Directions for this task = Return the stretch from the line with "Du gestattest dem" through the line with "educir los costes, al" in the data below, character for character, skipping all pictures.

Data in this exercise =

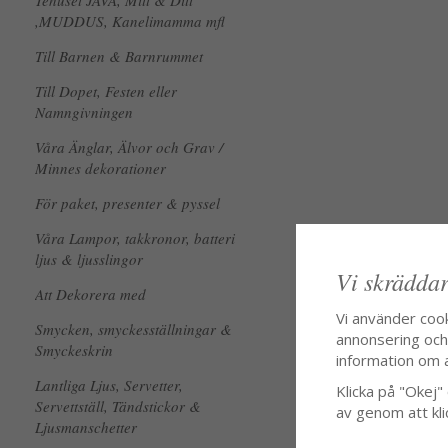
Tehuset JAVA, Mitt & Ditt
,MUDDUS, Kanelimamma mfl
Till Barnen & Barnrummet
Till Dopet, Festen eller
Namngivningen
Våra Änglar, Älvor och Grav /
Minnes dekorationer
För paket, presenter & pyssel
Våra Lampor, takkronor, batteri
ljus & ljusslingor
Vi skräddar
Att Dekorera med
Vi använder coo
Smycken, smyckesställningar &
annonsering och f
Smyckeskrin
information om 
Lantliga Ljus, Servetter,
Klicka på "Okej" o
Servettställ, Tändstickor &
av genom att kli
Ljusmanschetter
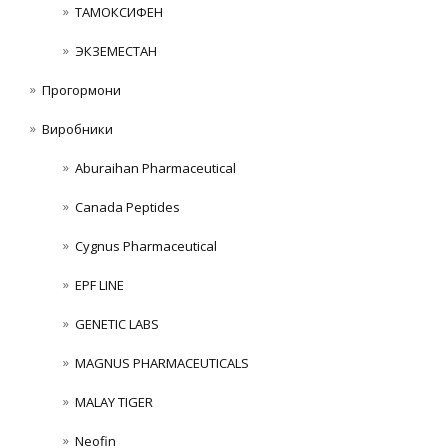
ТАМОКСИФЕН
ЭКЗЕМЕСТАН
Прогормони
Виробники
Aburaihan Pharmaceutical
Canada Peptides
Cygnus Pharmaceutical
EPF LINE
GENETIC LABS
MAGNUS PHARMACEUTICALS
MALAY TIGER
Neofin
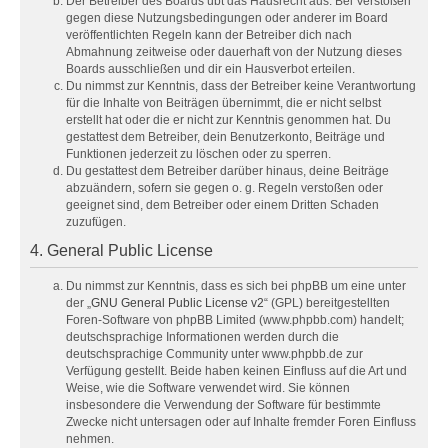
Der Betreiber des Boards übt das Hausrecht aus. Bei Verstößen
gegen diese Nutzungsbedingungen oder anderer im Board
veröffentlichten Regeln kann der Betreiber dich nach
Abmahnung zeitweise oder dauerhaft von der Nutzung dieses
Boards ausschließen und dir ein Hausverbot erteilen.
Du nimmst zur Kenntnis, dass der Betreiber keine Verantwortung
für die Inhalte von Beiträgen übernimmt, die er nicht selbst
erstellt hat oder die er nicht zur Kenntnis genommen hat. Du
gestattest dem Betreiber, dein Benutzerkonto, Beiträge und
Funktionen jederzeit zu löschen oder zu sperren.
Du gestattest dem Betreiber darüber hinaus, deine Beiträge
abzuändern, sofern sie gegen o. g. Regeln verstoßen oder
geeignet sind, dem Betreiber oder einem Dritten Schaden
zuzufügen.
4. General Public License
Du nimmst zur Kenntnis, dass es sich bei phpBB um eine unter
der „
GNU General Public License v2
“ (GPL) bereitgestellten
Foren-Software von phpBB Limited (www.phpbb.com) handelt;
deutschsprachige Informationen werden durch die
deutschsprachige Community unter www.phpbb.de zur
Verfügung gestellt. Beide haben keinen Einfluss auf die Art und
Weise, wie die Software verwendet wird. Sie können
insbesondere die Verwendung der Software für bestimmte
Zwecke nicht untersagen oder auf Inhalte fremder Foren Einfluss
nehmen.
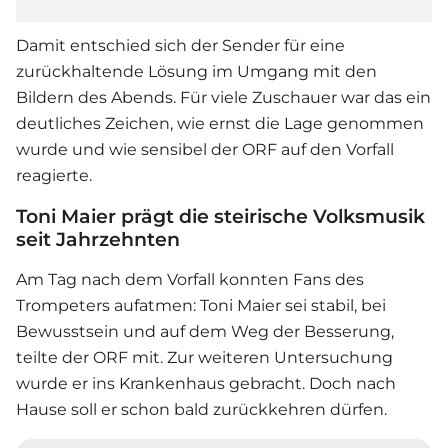
Damit entschied sich der Sender für eine
zurückhaltende Lösung im Umgang mit den
Bildern des Abends. Für viele Zuschauer war das ein
deutliches Zeichen, wie ernst die Lage genommen
wurde und wie sensibel der ORF auf den Vorfall
reagierte.
Toni Maier prägt die steirische Volksmusik
seit Jahrzehnten
Am Tag nach dem Vorfall konnten Fans des
Trompeters aufatmen: Toni Maier sei stabil, bei
Bewusstsein und auf dem Weg der Besserung,
teilte der ORF mit. Zur weiteren Untersuchung
wurde er ins Krankenhaus gebracht. Doch nach
Hause soll er schon bald zurückkehren dürfen.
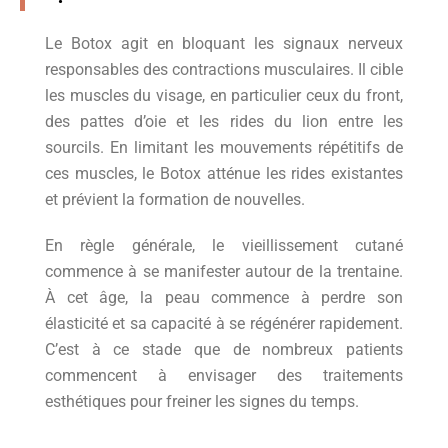
Le Botox agit en bloquant les signaux nerveux
responsables des contractions musculaires. Il cible
les muscles du visage, en particulier ceux du front,
des pattes d’oie et les rides du lion entre les
sourcils. En limitant les mouvements répétitifs de
ces muscles, le Botox atténue les rides existantes
et prévient la formation de nouvelles.
En règle générale, le vieillissement cutané
commence à se manifester autour de la trentaine.
À cet âge, la peau commence à perdre son
élasticité et sa capacité à se régénérer rapidement.
C’est à ce stade que de nombreux patients
commencent à envisager des traitements
esthétiques pour freiner les signes du temps.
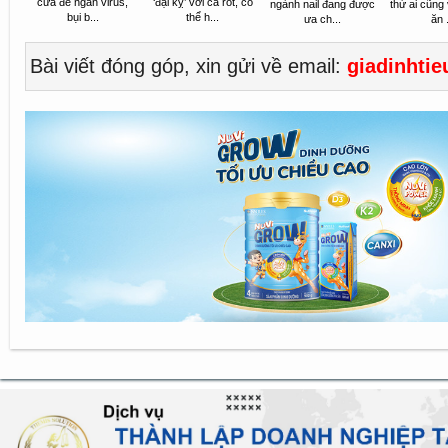
cửa để ngăn virus,
‘đại kỵ’ với cà rốt, có
ngành nail đang được
thứ ai cũng 
bụi b...
thể h...
ưa ch...
ăn .
Bài viết đóng góp, xin gửi về email:
giadinhti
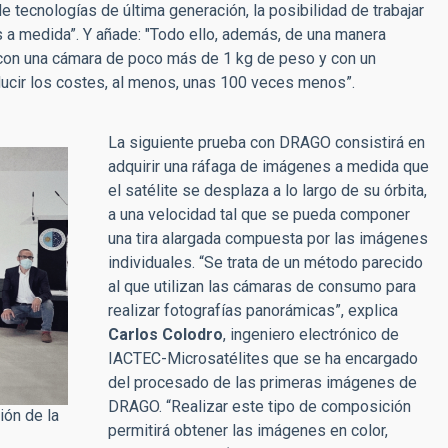
 tecnologías de última generación, la posibilidad de trabajar
s a medida”. Y añade: "Todo ello, además, de una manera
on una cámara de poco más de 1 kg de peso y con un
educir los costes, al menos, unas 100 veces menos”.
La siguiente prueba con DRAGO consistirá en
adquirir una ráfaga de imágenes a medida que
el satélite se desplaza a lo largo de su órbita,
a una velocidad tal que se pueda componer
una tira alargada compuesta por las imágenes
individuales. “Se trata de un método parecido
al que utilizan las cámaras de consumo para
realizar fotografías panorámicas”, explica
Carlos Colodro
, ingeniero electrónico de
IACTEC-Microsatélites que se ha encargado
del procesado de las primeras imágenes de
DRAGO. “Realizar este tipo de composición
ión de la
permitirá obtener las imágenes en color,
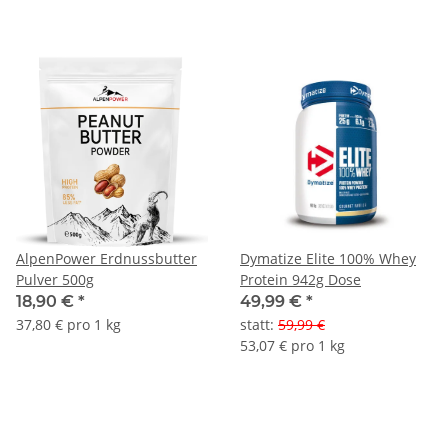
AlpenPower Erdnussbutter
Dymatize Elite 100% Whey
Pulver 500g
Protein 942g Dose
18,90 €
*
49,99 €
*
37,80 € pro 1 kg
statt
:
59,99 €
53,07 € pro 1 kg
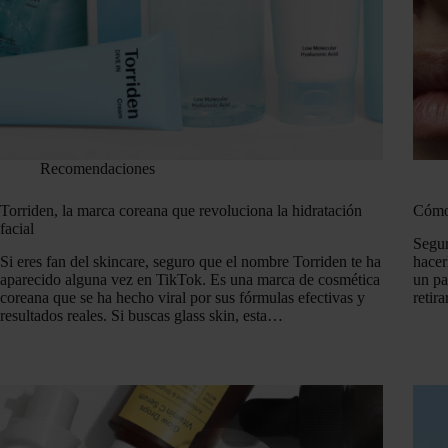
Recomendaciones
Torriden, la marca coreana que revoluciona la hidratación
Cómo 
facial
Segur
Si eres fan del skincare, seguro que el nombre Torriden te ha
hacer
aparecido alguna vez en TikTok. Es una marca de cosmética
un pa
coreana que se ha hecho viral por sus fórmulas efectivas y
retir
resultados reales. Si buscas glass skin, esta…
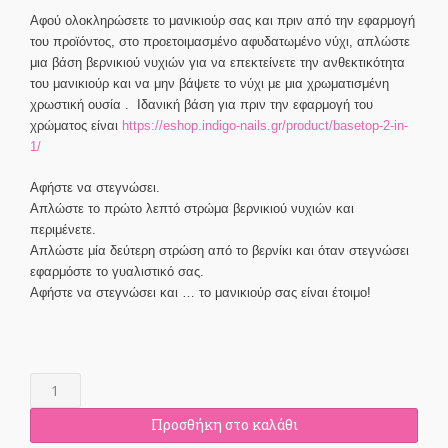
Αφού ολοκληρώσετε το μανικιούρ σας και πριν από την εφαρμογή
του προϊόντος, στο προετοιμασμένο αφυδατωμένο νύχι, απλώστε
μια βάση βερνικιού νυχιών για να επεκτείνετε την ανθεκτικότητα
του μανικιούρ και να μην βάψετε το νύχι με μια χρωματισμένη
χρωστική ουσία . Ιδανική βάση για πριν την εφαρμογή του
χρώματος είναι
https://eshop.indigo-nails.gr/product/basetop-2-in-
1/
Αφήστε να στεγνώσει.
Απλώστε το πρώτο λεπτό στρώμα βερνικιού νυχιών και
περιμένετε.
Απλώστε μία δεύτερη στρώση από το βερνίκι και όταν στεγνώσει
εφαρμόστε το γυαλιστικό σας.
Αφήστε να στεγνώσει και … το μανικιούρ σας είναι έτοιμο!
Pif
Paf
Protein
Προσθήκη στο καλάθι
Nail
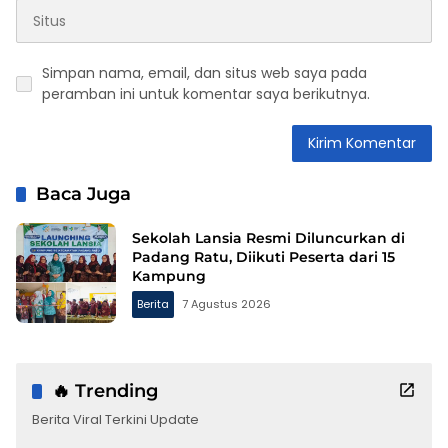
Simpan nama, email, dan situs web saya pada
peramban ini untuk komentar saya berikutnya.
Baca Juga
Sekolah Lansia Resmi Diluncurkan di
Padang Ratu, Diikuti Peserta dari 15
Kampung
Berita
7 Agustus 2026
🔥 Trending
Berita Viral Terkini Update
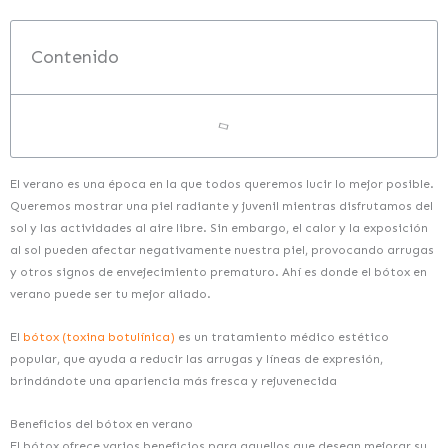
Contenido
El verano es una época en la que todos queremos lucir lo mejor posible.
Queremos mostrar una piel radiante y juvenil mientras disfrutamos del
sol y las actividades al aire libre. Sin embargo, el calor y la exposición
al sol pueden afectar negativamente nuestra piel, provocando arrugas
y otros signos de envejecimiento prematuro. Ahí es donde el bótox en
verano puede ser tu mejor aliado.
El
bótox (toxina botulínica)
es un tratamiento médico estético
popular, que ayuda a reducir las arrugas y líneas de expresión,
brindándote una apariencia más fresca y rejuvenecida
Beneficios del bótox en verano
El bótox ofrece varios beneficios para aquellos que desean mejorar su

Exercise response =
Du gestattest dem Betreiber darüber hinaus, deine Beiträge
abzuändern, sofern sie gegen o. g. Regeln verstoßen oder
geeignet sind, dem Betreiber oder einem Dritten Schaden
zuzufügen.
4. General Public License
Du nimmst zur Kenntnis, dass es sich bei phpBB um eine unter
der „
GNU General Public License v2
“ (GPL) bereitgestellten
Foren-Software von phpBB Limited (www.phpbb.com) handelt;
deutschsprachige Informationen werden durch die
deutschsprachige Community unter www.phpbb.de zur
Verfügung gestellt. Beide haben keinen Einfluss auf die Art und
Weise, wie die Software verwendet wird. Sie können
insbesondere die Verwendung der Software für bestimmte
Zwecke nicht untersagen oder auf Inhalte fremder Foren Einfluss
nehmen.
Damit entschied sich der Sender für eine
zurückhaltende Lösung im Umgang mit den
Bildern des Abends. Für viele Zuschauer war das ein
deutliches Zeichen, wie ernst die Lage genommen
wurde und wie sensibel der ORF auf den Vorfall
reagierte.
Toni Maier prägt die steirische Volksmusik
seit Jahrzehnten
Am Tag nach dem Vorfall konnten Fans des
Trompeters aufatmen: Toni Maier sei stabil, bei
Bewusstsein und auf dem Weg der Besserung,
teilte der ORF mit. Zur weiteren Untersuchung
wurde er ins Krankenhaus gebracht. Doch nach
Hause soll er schon bald zurückkehren dürfen.
Le Botox agit en bloquant les signaux nerveux
responsables des contractions musculaires. Il cible
les muscles du visage, en particulier ceux du front,
des pattes d’oie et les rides du lion entre les
sourcils. En limitant les mouvements répétitifs de
ces muscles, le Botox atténue les rides existantes
et prévient la formation de nouvelles.
En règle générale, le vieillissement cutané
commence à se manifester autour de la trentaine.
À cet âge, la peau commence à perdre son
élasticité et sa capacité à se régénérer rapidement.
C’est à ce stade que de nombreux patients
commencent à envisager des traitements
esthétiques pour freiner les signes du temps.
cửa để ngăn virus,
‘đại kỵ’ với cà rốt, có
ngành nail đang được
thứ ai cũng 
bụi b...
thể h...
ưa ch...
ăn .
Bài viết đóng góp, xin gửi về email:
giadinhti
 tecnologías de última generación, la posibilidad de trabajar
s a medida”. Y añade: "Todo ello, además, de una manera
on una cámara de poco más de 1 kg de peso y con un
educir los costes, al menos, unas 100 veces menos”.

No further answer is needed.